Ketika kemudian urusan jenazah Karina sudah diurus oleh pihak yang berwajib dan ketua kelas mulai kembali memandu anak-anak dari kelasnya, Wira masih saja menatapnya dengan tajam. Raka merasa terganggu, apalagi karena ia adalah anak tahun ketiga sementara Wira adalah adik kelasnya. Menggeleng pelan, Raka berbalik dan mengekor teman-teman sekelasnya sesuai arahan Rayhan.
"Kak Raka!"
Raka membeku. Lehernya benar-benar merasa kaku. Tunggu, seingatnya ia tidak memperkenalkan diri kepada Putra. Ah, tapi bedge di d**a kanannya pastilah bisa dibaca oleh adik kelasnya itu. Sebisa mungkin Raka memasang wajah santai meski tatapan tajam Wira yang tak berkesudahan terus saja mengikutinya bak laser yang siap untuk membunuh.

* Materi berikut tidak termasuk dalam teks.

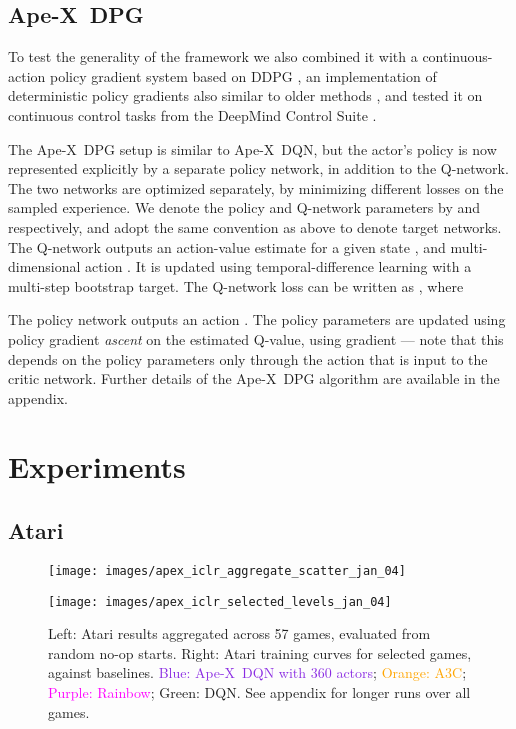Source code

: \documentclass{article} \PassOptionsToPackage{usenames,dvipsnames}{xcolor}
\def\apex{Ape-X}
\def\smallcaption#1{\caption{\small #1}\vspace{-0.4cm}}
\begin{document}
\subsection{\apex\ DPG}

To test the generality of the framework we also combined it with a continuous-action policy gradient system based on DDPG \citep{ddpg}, an implementation of deterministic policy gradients \cite{dpg} also similar to older methods \citep{adhdp,acd}, and tested it on continuous control tasks from the DeepMind Control Suite \citep{tassa2018suite}.

The  \apex\ DPG setup is similar to \apex\ DQN, but the actor's policy is now represented explicitly by a separate policy network, in addition to the Q-network. The two networks are optimized separately, by minimizing different losses on the sampled experience. We denote the policy and Q-network parameters by  and  respectively, and adopt the same convention as above to denote target networks. The Q-network outputs an action-value estimate  for a given state , and multi-dimensional action . It is updated using temporal-difference learning with a multi-step bootstrap target. The Q-network loss can be written as , where


The policy network outputs an action . The policy parameters are updated using policy gradient \emph{ascent} on the estimated Q-value, using gradient  --- note that this depends on the policy parameters  only through the action  that is input to the critic network. Further details of the \apex\ DPG algorithm are available in the appendix.

\section{Experiments}

\subsection{Atari}
\begin{figure}
\begin{minipage}[t]{0.425\textwidth}
    \texttt{[image: images/apex\_iclr\_aggregate\_scatter\_jan\_04]}
\end{minipage}
\begin{minipage}[t]{0.575\textwidth}
    \texttt{[image: images/apex\_iclr\_selected\_levels\_jan\_04]}
\end{minipage}
    \smallcaption{Left: Atari results aggregated across 57 games, evaluated from random no-op starts. Right: Atari training curves for selected games, against baselines. \textcolor{BlueViolet}{Blue: \apex\ DQN with 360 actors}; \textcolor{Orange}{Orange: A3C}; \textcolor{Fuchsia}{Purple: Rainbow}; \textcolor{OliveGreen}{Green: DQN}. See appendix for longer runs over all games.}
    \label{fig:atari_aggregated_results}

\end{figure}
\end{document}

Putra mendekatinya, masih dengan senyum polos tanpa henti. Wira seperti biasa, mengekor kemana saja Putra pergi.
Putra menepuk bahu Raka pelan kemudian mendongak seolah pandangannya tengah mengikuti sesuatu. "Ah, benar." Gumamnya pelan.
"Ada apa?"
Putra tersenyum, namun senyumnya kali ini berbeda. Ada ekspresi khawatir samar di wajah polosnya itu, juga kilat ketakutan di bayangan matanya, membuat Raka bingung sekaligus khawatir. Setelah mendengar tentang kakek-kakek berlumuran darah itu, Raka jadi curiga jika Putra mungkin melihat hantu lain yang menempel pada tubuh Raka.
"Ada apa, Putra?" Ulang Raka.
Putra menggeleng. Kelopak matanya melebar. Senyumnya benar-benar sirna dan secara perlahan ia mundur dari jangkauan Raka. Raka mengedipkan matanya dengan bingung, ketika ia menatap Wira, pemuda itu juga sama bingungnya. Ia menahan tubuh Putra yang seolah hendak ambruk.
"Putra? Ada apa?" Raka berusaha menyentuh bahu Putra yang segera saja ditepis oleh Wira.
Dua anak tahun pertama itu langsung berbalik pergi tanpa mengucapkan apa-apa. Raka terdiam dengan tangan kanan menggantung di udara. Kenapa? Kenapa Putra ketakutan seperti itu? Apa yang dilihat anak itu sampai-sampai ia menggigil dengan wajah super pucat seperti itu padahal dirinya santai-santai saja ketika menceritakan mengenai kakek-kakek berlumuran darah yang selalu mengikutinya.
Raka mengusap bahunya sendiri, sengatan rasa merinding tiba-tiba datang.
"Raka! Jangan misah!" Seru Rayhan dari kejauhan.
Seolah tersadar dari lamunannya sendiri, Raka membuang napas kasar dan segera menyusul Rayhan beserta teman-teman sekelasnya.